For OCaml 5 this might work the same but will be limited to programs running on a single domain.

That is unfortunate because the Unix.execv* functions which one might expect to be called after an OCaml Unix.fork are not thread safe: they end up at caml_stat_alloc_noexc(), which in turn may call up malloc() which is definitely not async-signal-safe as a matter of generality (although glibc as an extension will allow a call to malloc() between fork() and exec, whereas musl won’t). Furthermore, Lwt_process, which was included to make forking safe under Lwt (which creates threads from underneath you), isn’t because it applies Unix.execve.

It’s a mess. Whether it is because people routinely don’t understand POSIX requirements for forking in a multi-threaded process, I don’t know. It wouldn’t be so bad if the Unix.execv* functions were documented as not usable in a multi-threaded program, but they aren’t. This is particularly tricky because exec is safe in C, so this confounds expectations.

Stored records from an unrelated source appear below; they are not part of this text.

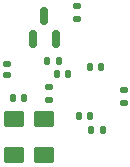
<source format=gtp>
%TF.GenerationSoftware,KiCad,Pcbnew,7.0.7*%
%TF.CreationDate,2023-12-15T10:49:52-05:00*%
%TF.ProjectId,Conference Circuit 1214,436f6e66-6572-4656-9e63-652043697263,rev?*%
%TF.SameCoordinates,Original*%
%TF.FileFunction,Paste,Top*%
%TF.FilePolarity,Positive*%
%FSLAX46Y46*%
G04 Gerber Fmt 4.6, Leading zero omitted, Abs format (unit mm)*
G04 Created by KiCad (PCBNEW 7.0.7) date 2023-12-15 10:49:52*
%MOMM*%
%LPD*%
G01*
G04 APERTURE LIST*
G04 Aperture macros list*
%AMRoundRect*
0 Rectangle with rounded corners*
0 $1 Rounding radius*
0 $2 $3 $4 $5 $6 $7 $8 $9 X,Y pos of 4 corners*
0 Add a 4 corners polygon primitive as box body*
4,1,4,$2,$3,$4,$5,$6,$7,$8,$9,$2,$3,0*
0 Add four circle primitives for the rounded corners*
1,1,$1+$1,$2,$3*
1,1,$1+$1,$4,$5*
1,1,$1+$1,$6,$7*
1,1,$1+$1,$8,$9*
0 Add four rect primitives between the rounded corners*
20,1,$1+$1,$2,$3,$4,$5,0*
20,1,$1+$1,$4,$5,$6,$7,0*
20,1,$1+$1,$6,$7,$8,$9,0*
20,1,$1+$1,$8,$9,$2,$3,0*%
G04 Aperture macros list end*
%ADD10RoundRect,0.150000X0.150000X-0.587500X0.150000X0.587500X-0.150000X0.587500X-0.150000X-0.587500X0*%
%ADD11RoundRect,0.250001X-0.624999X0.462499X-0.624999X-0.462499X0.624999X-0.462499X0.624999X0.462499X0*%
%ADD12RoundRect,0.140000X0.170000X-0.140000X0.170000X0.140000X-0.170000X0.140000X-0.170000X-0.140000X0*%
%ADD13RoundRect,0.140000X-0.140000X-0.170000X0.140000X-0.170000X0.140000X0.170000X-0.140000X0.170000X0*%
%ADD14RoundRect,0.135000X0.135000X0.185000X-0.135000X0.185000X-0.135000X-0.185000X0.135000X-0.185000X0*%
%ADD15RoundRect,0.135000X-0.185000X0.135000X-0.185000X-0.135000X0.185000X-0.135000X0.185000X0.135000X0*%
%ADD16RoundRect,0.140000X0.140000X0.170000X-0.140000X0.170000X-0.140000X-0.170000X0.140000X-0.170000X0*%
%ADD17RoundRect,0.135000X0.185000X-0.135000X0.185000X0.135000X-0.185000X0.135000X-0.185000X-0.135000X0*%
G04 APERTURE END LIST*
D10*
%TO.C,Q3*%
X153228000Y-94028500D03*
X155128000Y-94028500D03*
X154178000Y-92153500D03*
%TD*%
D11*
%TO.C,Q1*%
X154178000Y-100874500D03*
X154178000Y-103849500D03*
%TD*%
D12*
%TO.C,C3*%
X151003000Y-97127000D03*
X151003000Y-96167000D03*
%TD*%
D11*
%TO.C,Q2*%
X151638000Y-100874500D03*
X151638000Y-103849500D03*
%TD*%
D13*
%TO.C,C4*%
X158016000Y-96393000D03*
X158976000Y-96393000D03*
%TD*%
D14*
%TO.C,R6*%
X155450000Y-95885000D03*
X154430000Y-95885000D03*
%TD*%
%TO.C,R1*%
X159133000Y-101727000D03*
X158113000Y-101727000D03*
%TD*%
D15*
%TO.C,R4*%
X154559000Y-98169000D03*
X154559000Y-99189000D03*
%TD*%
D13*
%TO.C,C2*%
X151539000Y-99060000D03*
X152499000Y-99060000D03*
%TD*%
D16*
%TO.C,C_B1*%
X156210000Y-97028000D03*
X155250000Y-97028000D03*
%TD*%
D17*
%TO.C,R7*%
X156972000Y-92331000D03*
X156972000Y-91311000D03*
%TD*%
D13*
%TO.C,C1*%
X157127000Y-100584000D03*
X158087000Y-100584000D03*
%TD*%
D17*
%TO.C,R3*%
X160909000Y-99443000D03*
X160909000Y-98423000D03*
%TD*%
M02*

</source>
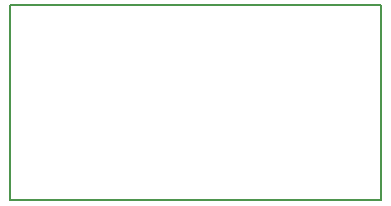
<source format=gko>
G04 DipTrace Beta 2.3.5.2*
%IN4chRemix.GKO*%
%MOIN*%
%ADD11C,0.0055*%
%FSLAX44Y44*%
G04*
G70*
G90*
G75*
G01*
%LNBoardOutline*%
%LPD*%
X0Y0D2*
D11*
Y6500D1*
X12350D1*
Y0D1*
X0D1*
M02*

</source>
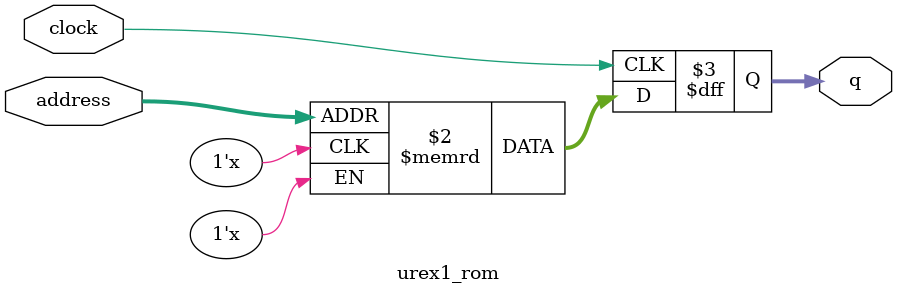
<source format=sv>
module urex1_rom (
	input logic clock,
	input logic [9:0] address,
	output logic [3:0] q
);

logic [3:0] memory [0:1023] /* synthesis ram_init_file = "./urex1/urex1.mif" */;

always_ff @ (posedge clock) begin
	q <= memory[address];
end

endmodule

</source>
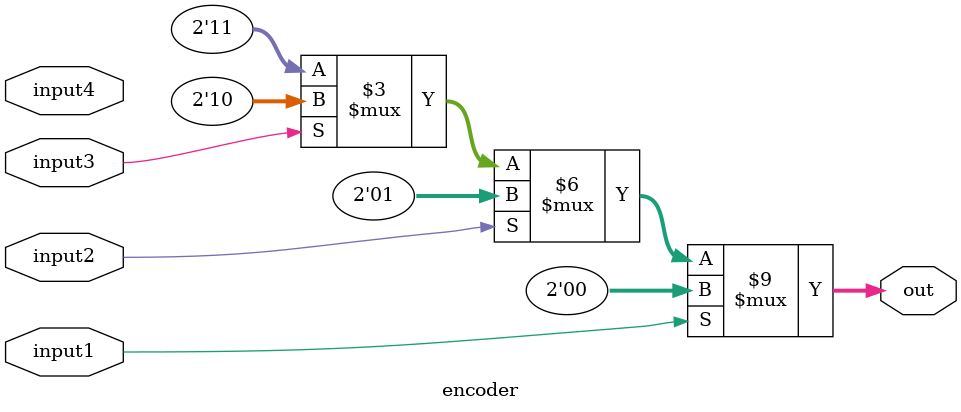
<source format=v>
module encoder(input1, input2, input3 , input4, out);

	input wire input1, input2, input3, input4;
	output reg [1:0] out;

	always@(input1,input2,input3,input4)
	begin
		if(input1)
			begin
				out <= 2'b00;
			end
		else if (input2)
			begin
				out <= 2'b01;
			end
		else if (input3)
			begin
				out <= 2'b10;
			end
		else 
			begin
				out <= 2'b11;
			end
	end

endmodule
</source>
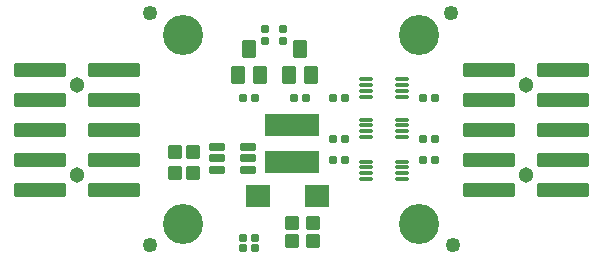
<source format=gbr>
%TF.GenerationSoftware,KiCad,Pcbnew,7.0.9-7.0.9~ubuntu22.04.1*%
%TF.CreationDate,2025-02-28T15:02:42+02:00*%
%TF.ProjectId,UEXT-3TO5V_Rev_A,55455854-2d33-4544-9f35-565f5265765f,A*%
%TF.SameCoordinates,PX68e7780PY76bb820*%
%TF.FileFunction,Soldermask,Top*%
%TF.FilePolarity,Negative*%
%FSLAX46Y46*%
G04 Gerber Fmt 4.6, Leading zero omitted, Abs format (unit mm)*
G04 Created by KiCad (PCBNEW 7.0.9-7.0.9~ubuntu22.04.1) date 2025-02-28 15:02:42*
%MOMM*%
%LPD*%
G01*
G04 APERTURE LIST*
G04 Aperture macros list*
%AMRoundRect*
0 Rectangle with rounded corners*
0 $1 Rounding radius*
0 $2 $3 $4 $5 $6 $7 $8 $9 X,Y pos of 4 corners*
0 Add a 4 corners polygon primitive as box body*
4,1,4,$2,$3,$4,$5,$6,$7,$8,$9,$2,$3,0*
0 Add four circle primitives for the rounded corners*
1,1,$1+$1,$2,$3*
1,1,$1+$1,$4,$5*
1,1,$1+$1,$6,$7*
1,1,$1+$1,$8,$9*
0 Add four rect primitives between the rounded corners*
20,1,$1+$1,$2,$3,$4,$5,0*
20,1,$1+$1,$4,$5,$6,$7,0*
20,1,$1+$1,$6,$7,$8,$9,0*
20,1,$1+$1,$8,$9,$2,$3,0*%
G04 Aperture macros list end*
%ADD10C,1.254000*%
%ADD11RoundRect,0.050800X0.250000X0.275000X-0.250000X0.275000X-0.250000X-0.275000X0.250000X-0.275000X0*%
%ADD12RoundRect,0.050800X-0.250000X-0.275000X0.250000X-0.275000X0.250000X0.275000X-0.250000X0.275000X0*%
%ADD13C,1.301600*%
%ADD14RoundRect,0.050800X2.125000X0.500000X-2.125000X0.500000X-2.125000X-0.500000X2.125000X-0.500000X0*%
%ADD15RoundRect,0.050800X0.508000X0.508000X-0.508000X0.508000X-0.508000X-0.508000X0.508000X-0.508000X0*%
%ADD16RoundRect,0.050800X-0.275000X0.250000X-0.275000X-0.250000X0.275000X-0.250000X0.275000X0.250000X0*%
%ADD17RoundRect,0.050800X0.275000X-0.250000X0.275000X0.250000X-0.275000X0.250000X-0.275000X-0.250000X0*%
%ADD18RoundRect,0.050800X0.500000X-0.125000X0.500000X0.125000X-0.500000X0.125000X-0.500000X-0.125000X0*%
%ADD19RoundRect,0.050800X0.600000X-0.275000X0.600000X0.275000X-0.600000X0.275000X-0.600000X-0.275000X0*%
%ADD20RoundRect,0.050800X1.000000X0.850000X-1.000000X0.850000X-1.000000X-0.850000X1.000000X-0.850000X0*%
%ADD21RoundRect,0.050800X-0.500000X0.700000X-0.500000X-0.700000X0.500000X-0.700000X0.500000X0.700000X0*%
%ADD22C,3.401601*%
%ADD23RoundRect,0.050800X2.250000X0.875000X-2.250000X0.875000X-2.250000X-0.875000X2.250000X-0.875000X0*%
%ADD24RoundRect,0.050800X-0.508000X0.508000X-0.508000X-0.508000X0.508000X-0.508000X0.508000X0.508000X0*%
%ADD25RoundRect,0.050800X-0.500000X0.125000X-0.500000X-0.125000X0.500000X-0.125000X0.500000X0.125000X0*%
G04 APERTURE END LIST*
D10*
%TO.C,FID4*%
X12174000Y1691000D03*
%TD*%
D11*
%TO.C,C6*%
X35288000Y14137000D03*
D12*
X36304000Y14137000D03*
%TD*%
D13*
%TO.C,UEXT_3V3*%
X6000000Y7690000D03*
X6000000Y15310000D03*
D14*
X9125000Y6420000D03*
X2875000Y6420000D03*
X9125000Y8960000D03*
X2875000Y8960000D03*
X9125000Y11500000D03*
X2875000Y11500000D03*
X9125000Y14040000D03*
X2875000Y14040000D03*
X9125000Y16580000D03*
X2875000Y16580000D03*
%TD*%
D15*
%TO.C,C10*%
X26017000Y2072000D03*
X24239000Y2072000D03*
%TD*%
D11*
%TO.C,R6*%
X20048000Y2326000D03*
D12*
X21064000Y2326000D03*
%TD*%
D16*
%TO.C,R3*%
X21953000Y18963000D03*
D17*
X21953000Y19979000D03*
%TD*%
D18*
%TO.C,U3*%
X33486000Y14276000D03*
X33486000Y14776000D03*
X33486000Y15276000D03*
X33486000Y15776000D03*
X30486000Y15776000D03*
X30486000Y15276000D03*
X30486000Y14776000D03*
X30486000Y14276000D03*
%TD*%
D19*
%TO.C,U4*%
X20459100Y8107000D03*
X20459100Y9057000D03*
X20459100Y10007000D03*
X17858900Y10007000D03*
X17858900Y9057000D03*
X17858900Y8107000D03*
%TD*%
D10*
%TO.C,FID3*%
X37828000Y1691000D03*
%TD*%
D20*
%TO.C,D1*%
X26358000Y5882000D03*
X21358000Y5882000D03*
%TD*%
D12*
%TO.C,R5*%
X21064000Y1437000D03*
D11*
X20048000Y1437000D03*
%TD*%
%TO.C,C4*%
X35288000Y8930000D03*
D12*
X36304000Y8930000D03*
%TD*%
%TO.C,R2*%
X25382000Y14137000D03*
D11*
X24366000Y14137000D03*
%TD*%
D12*
%TO.C,C5*%
X28684000Y14137000D03*
D11*
X27668000Y14137000D03*
%TD*%
%TO.C,C2*%
X35288000Y10708000D03*
D12*
X36304000Y10708000D03*
%TD*%
D10*
%TO.C,FID2*%
X37701000Y21376000D03*
%TD*%
D21*
%TO.C,FET1*%
X19606040Y16077560D03*
X21508500Y16077560D03*
X20553460Y18287360D03*
%TD*%
D15*
%TO.C,C9*%
X26017000Y3596000D03*
X24239000Y3596000D03*
%TD*%
D22*
%TO.C,MH1*%
X15000000Y19500000D03*
%TD*%
%TO.C,MH2*%
X15000000Y3500000D03*
%TD*%
%TO.C,MH3*%
X35000000Y3500000D03*
%TD*%
D18*
%TO.C,U1*%
X33486000Y10847000D03*
X33486000Y11347000D03*
X33486000Y11847000D03*
X33486000Y12347000D03*
X30486000Y12347000D03*
X30486000Y11847000D03*
X30486000Y11347000D03*
X30486000Y10847000D03*
%TD*%
D16*
%TO.C,R4*%
X23477000Y18963000D03*
D17*
X23477000Y19979000D03*
%TD*%
D11*
%TO.C,R1*%
X20048000Y14137000D03*
D12*
X21064000Y14137000D03*
%TD*%
D21*
%TO.C,FET2*%
X23924040Y16077560D03*
X25826500Y16077560D03*
X24871460Y18287360D03*
%TD*%
D23*
%TO.C,L1*%
X24239000Y8727000D03*
X24239000Y11927000D03*
%TD*%
D24*
%TO.C,C8*%
X15857000Y9565000D03*
X15857000Y7787000D03*
%TD*%
D25*
%TO.C,U2*%
X30486000Y8791000D03*
X30486000Y8291000D03*
X30486000Y7791000D03*
X30486000Y7291000D03*
X33486000Y7291000D03*
X33486000Y7791000D03*
X33486000Y8291000D03*
X33486000Y8791000D03*
%TD*%
D13*
%TO.C,UEXT_5V0*%
X44000000Y7690000D03*
X44000000Y15310000D03*
D14*
X47125000Y6420000D03*
X40875000Y6420000D03*
X47125000Y8960000D03*
X40875000Y8960000D03*
X47125000Y11500000D03*
X40875000Y11500000D03*
X47125000Y14040000D03*
X40875000Y14040000D03*
X47125000Y16580000D03*
X40875000Y16580000D03*
%TD*%
D22*
%TO.C,MH4*%
X35000000Y19500000D03*
%TD*%
D12*
%TO.C,C1*%
X28684000Y10708000D03*
D11*
X27668000Y10708000D03*
%TD*%
D12*
%TO.C,C3*%
X28684000Y8930000D03*
D11*
X27668000Y8930000D03*
%TD*%
D10*
%TO.C,FID1*%
X12174000Y21376000D03*
%TD*%
D24*
%TO.C,C7*%
X14333000Y9565000D03*
X14333000Y7787000D03*
%TD*%
M02*

</source>
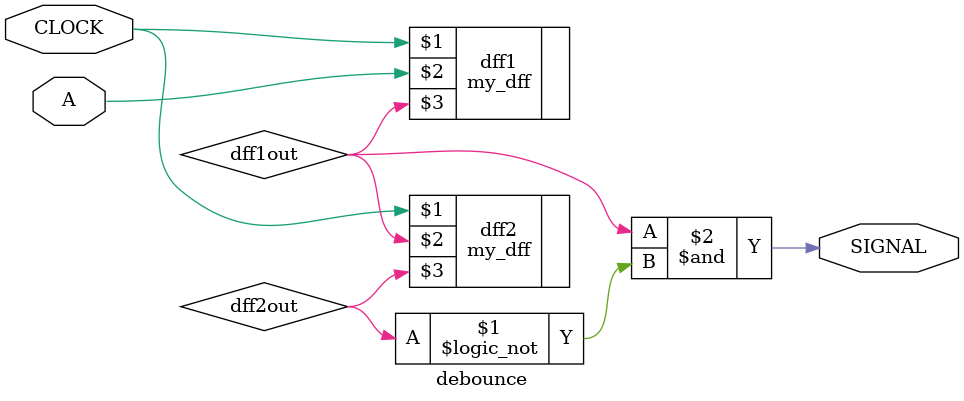
<source format=v>
module debounce(
    input A,
    input CLOCK,
    output SIGNAL
    );
    
    wire dff1out, dff2out;
    my_dff dff1 (CLOCK, A, dff1out);
    my_dff dff2 (CLOCK, dff1out, dff2out);
   
    and(SIGNAL, dff1out, !dff2out);
endmodule
    

</source>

I guess we need to talk about what the real program does, beause the above is only a distillation of that. The real program forks into the background, and does not create any threads before doing that (same as the example). As far as I’m aware this is quite safe, something that is common with normal programs, and does not contravene POSIX in any way.

The example above also doesn’t create threads, although it links with threads.cmxa because if this was the real program we’d be calling caml_c_thread_register after (not before) the fork.

So I believe this is all fine and there’s a bug in OCaml somewhere. (Luckily, I suppose, only in OCaml 4 so maybe we can just make a lot of this conditional on OCaml >= 5).